Indicators of inflation expectations were also tending to rise, which could increase the cost of reducing inflation over time, focusing the debate on whether to raise the cash rate by 25 or 50 basis points.
"On some measures, the level of the cash rate in real terms arguably was noticeably below what might be expected given the economy's circumstances," the minutes showed. "On this basis, a significant further rise in the cash rate could be necessary."
Given that underlying inflation accelerated to a 16-year high at 3.6 percent in the last quarter of 2007, the real cash rate adjusted for inflation was 3.4 percentage points, a level that was not especially restrictive in historical terms.
Financial markets took the strongly-worded minutes to mean a further tightening in March was almost certain, sending the Australian dollar to fresh three-month highs while bill futures skidded.
Indeed, many analysts doubted that 7.25 percent would prove to be the peak for rates.
"Not only does this shore up the case for a hike in March, but it suggests a more aggressive move might be needed to break the cycle of rising inflation expectations and higher wages," said Brian Redican, a senior economist at Macquarie Bank. "A 50 basis-point move in March must be a risk now."
Arguing against a more aggressive move in February was that financial market conditions had already tightened due to the global credit crunch.
A rise of 25 basis points would still result in a total increase over nine months of about 100 basis points for business borrowers and around 90 basis points for housing borrowers.
"This was a significant increase over such a period and much of the effect of it was still to be seen," the minutes showed. "Additional tightening could be implemented at the March and/or subsequent meetings as judged necessary."
Volatility in global credit and equity markets and a slowing world economy could also have a dampening effect over time, the Board concluded.
Yet, in the end it was the strength of domestic demand that dominated the Board's thinking, a point reiterated by RBA Assistant Governor Malcolm Edey in a speech on Tuesday.

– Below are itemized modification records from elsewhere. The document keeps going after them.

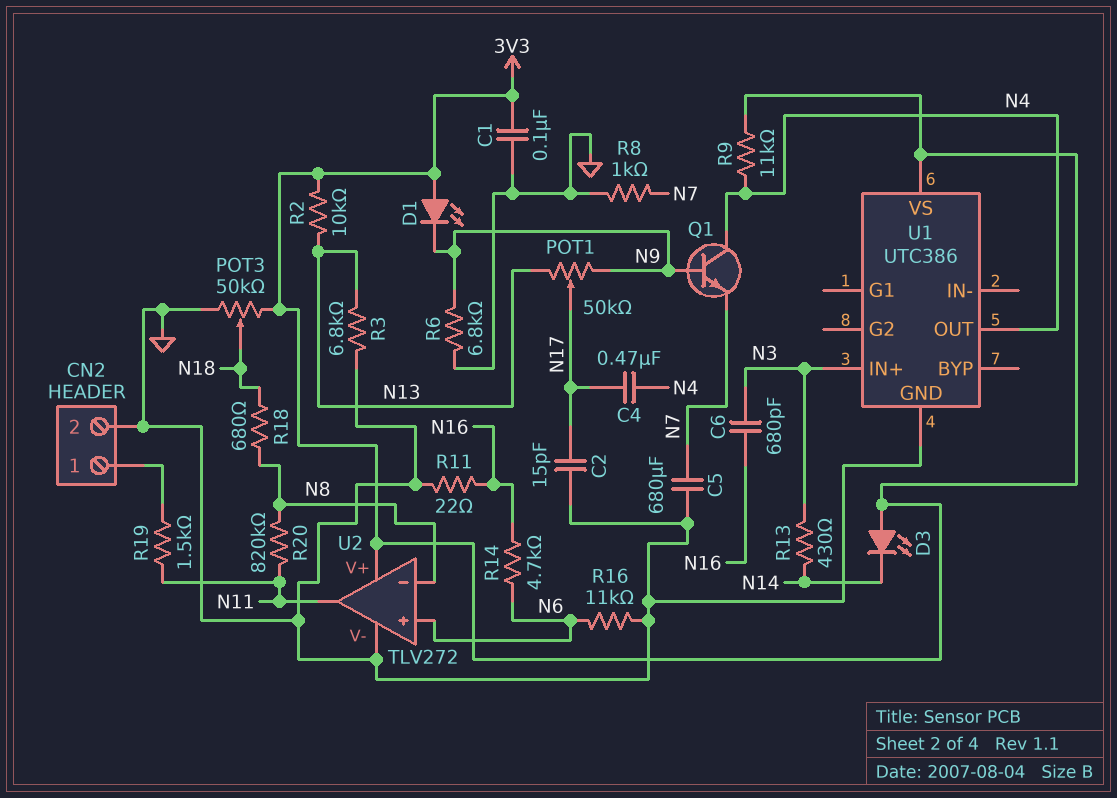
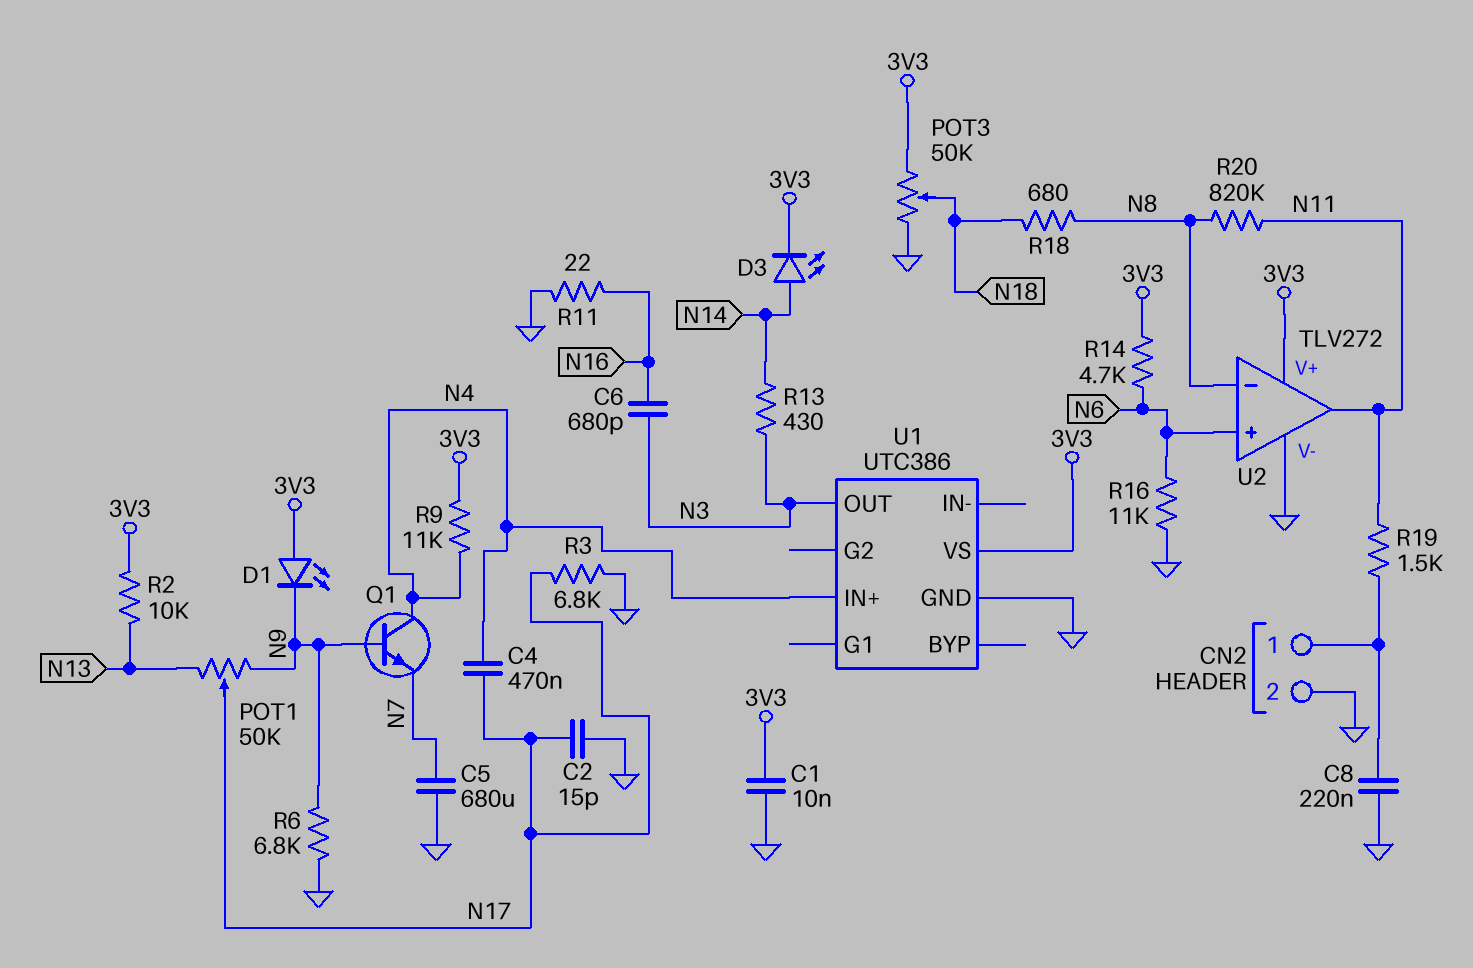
C1: 100nF (3V3, GND) -> 10nF (3V3, GND)
C8: none -> 220nF (CN2/1, GND)
D3: LED (A 3V3, K N14) -> LED (A N14, K 3V3)
R3: 6.8k (GND, N13) -> 6.8k (GND, N17)
R8: 1k (GND, N7) -> none
R14: 4.7k (N6, N16) -> 4.7k (3V3, N6)
U1 pin IN+: N3 -> N4
U1 pin OUT: N4 -> N3

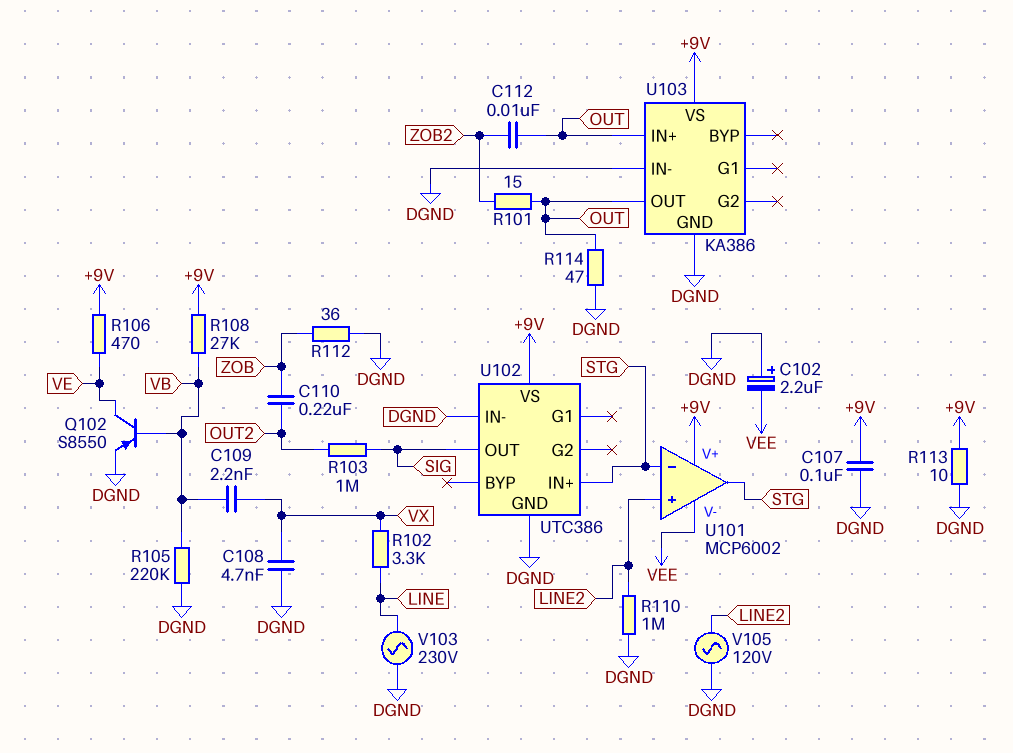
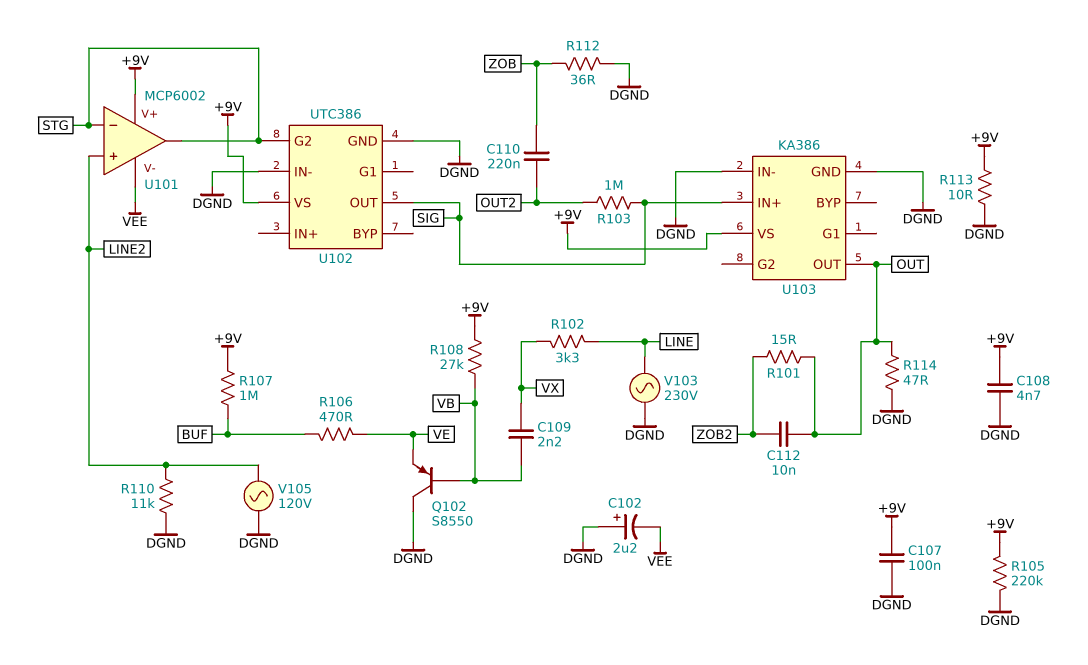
C108: 4.7nF (DGND, VX) -> 4.7nF (+9V, DGND)
Q102: PNP S8550 (B VB, C VE, E DGND) -> PNP S8550 (B VB, C DGND, E VE)
R105: 220k (DGND, VB) -> 220k (+9V, DGND)
R106: 470 (+9V, VE) -> 470 (BUF, VE)
R107: none -> 1M (+9V, BUF)
R110: 1M (DGND, LINE2) -> 11k (DGND, LINE2)
U102 pin G2: none -> STG
U102 pin IN+: STG -> none
U103 pin IN+: OUT -> SIG

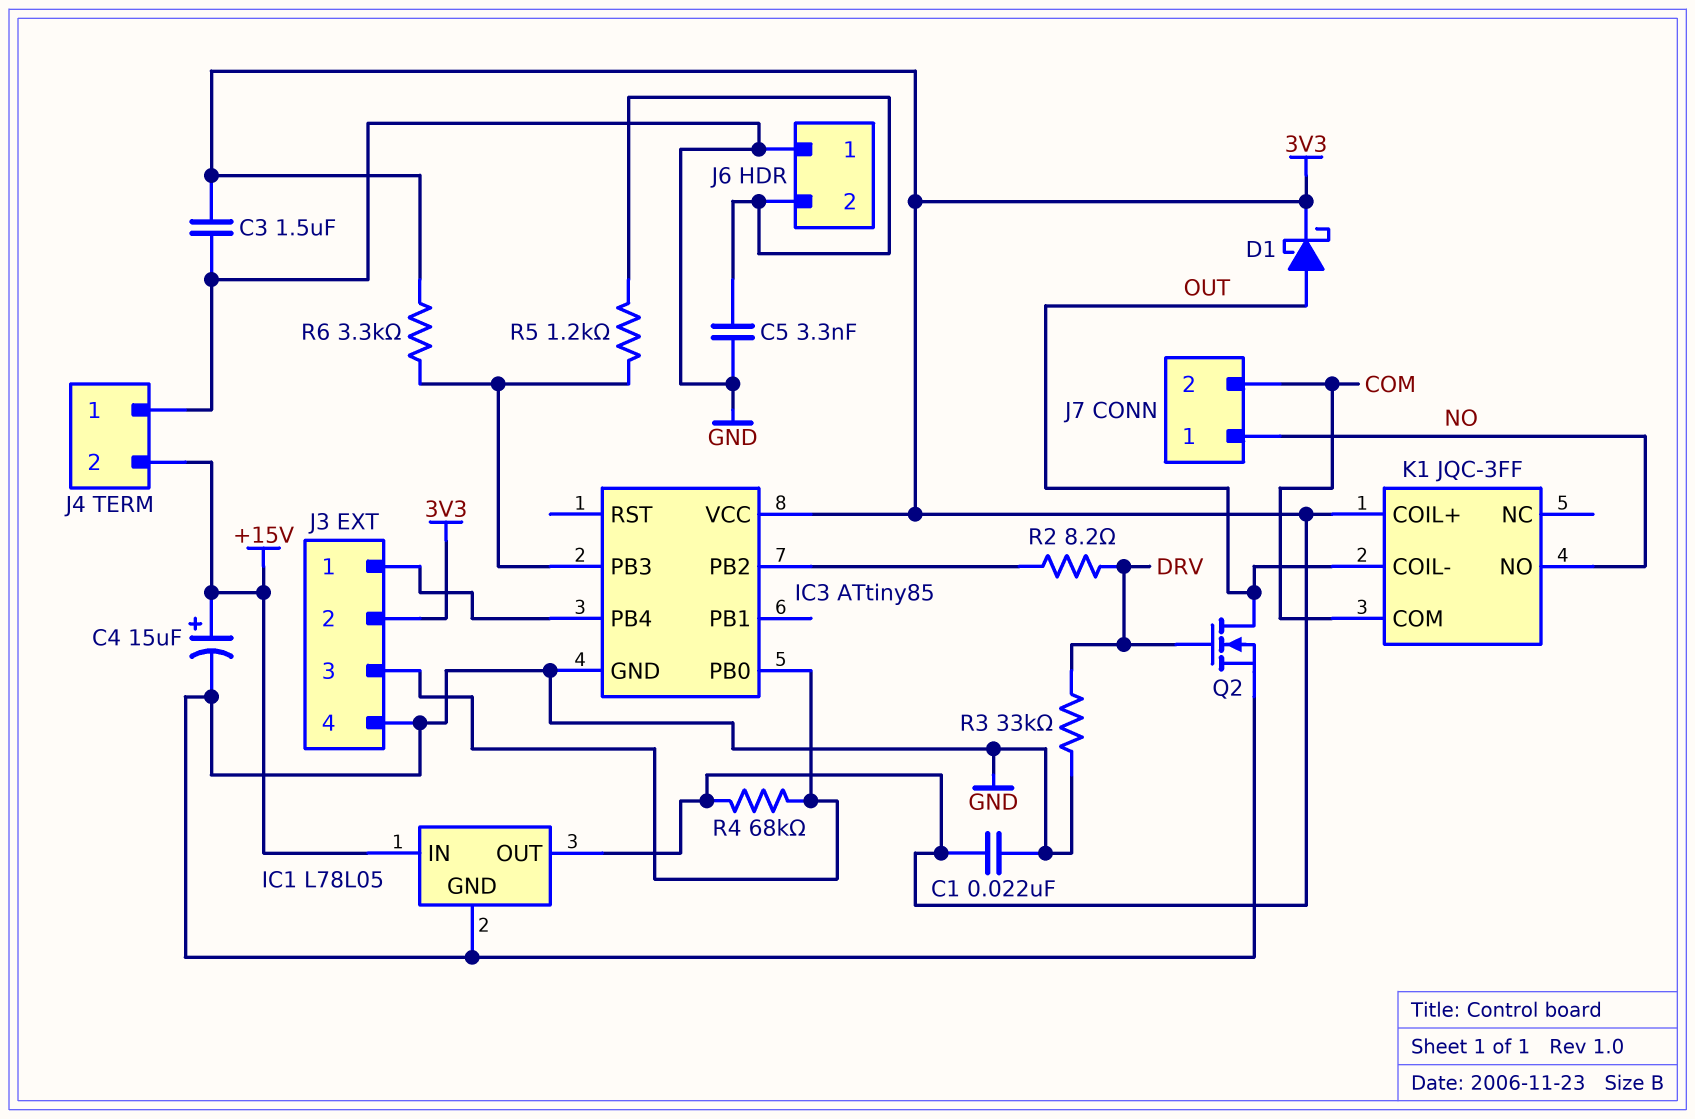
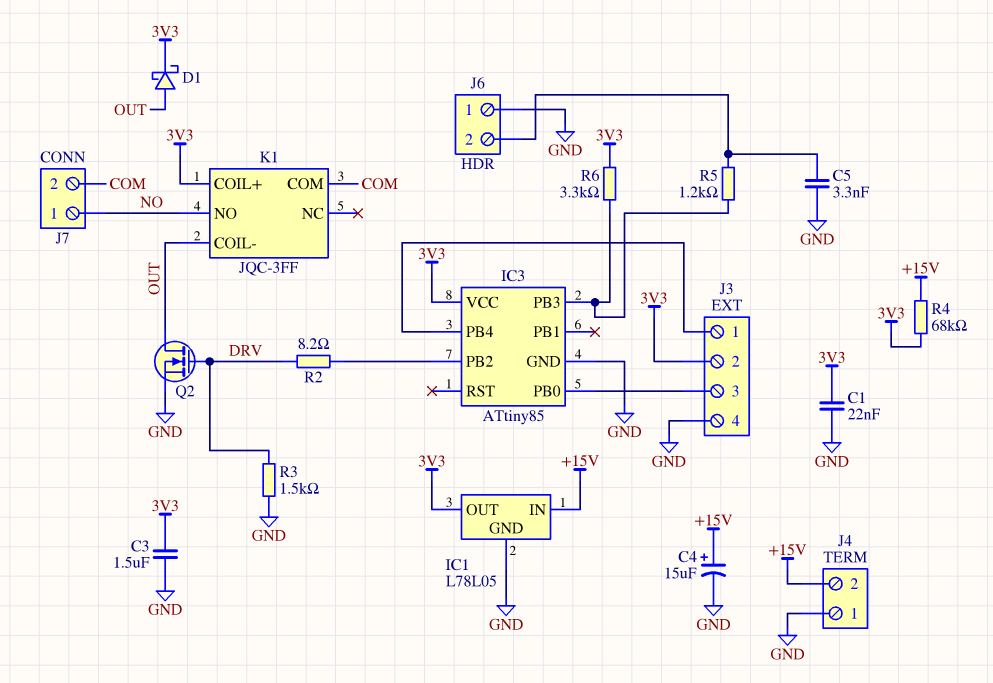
R3: 33k (DRV, GND) -> 1.5k (DRV, GND)
R4: 68k (3V3, IC3/PB0) -> 68k (+15V, 3V3)

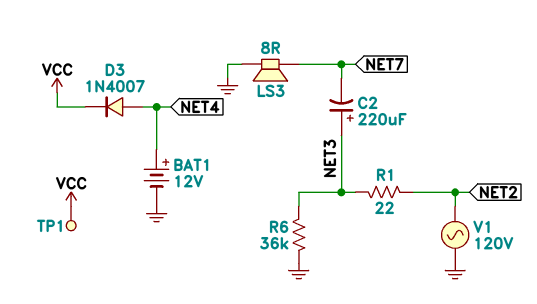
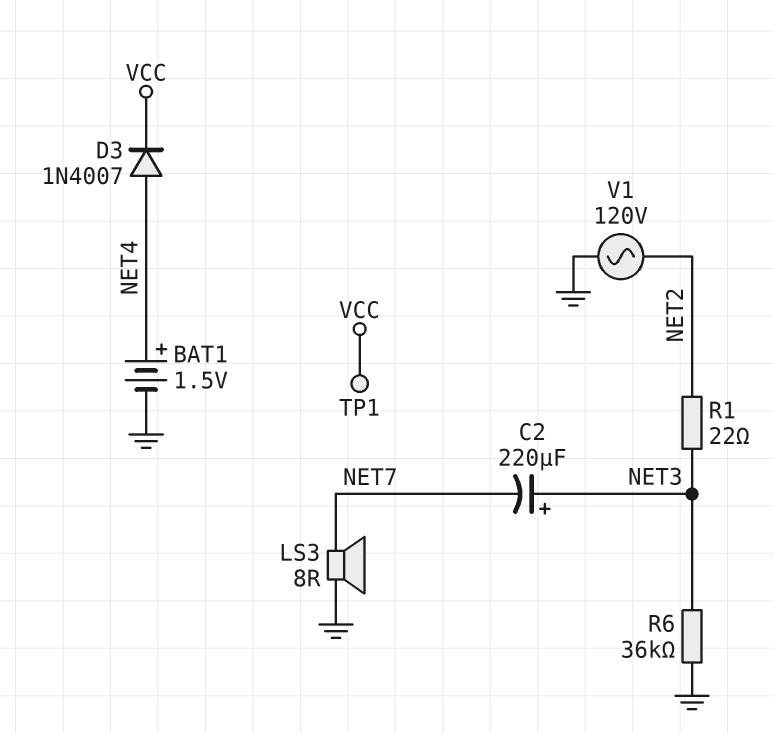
BAT1: 12V (plus NET4, minus GND) -> 1.5V (plus NET4, minus GND)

"The Australian economy to date has stayed robust, and the main domestic challenges are those of strong demand, tight capacity and inflationary pressures," said Edey, who heads the economics department at the central bank.
Australia is enjoying its 17th straight year of growth, while unemployment is down at a 33-year low of 4.1 percent and the price of everything from food to education is rising.
"The rhetoric of today's minutes suggests that the risks of more or larger hikes in the near-term have probably increased, especially if global credit market issues ease and equity markets stabilize," said George Thereon, an economist at UBS.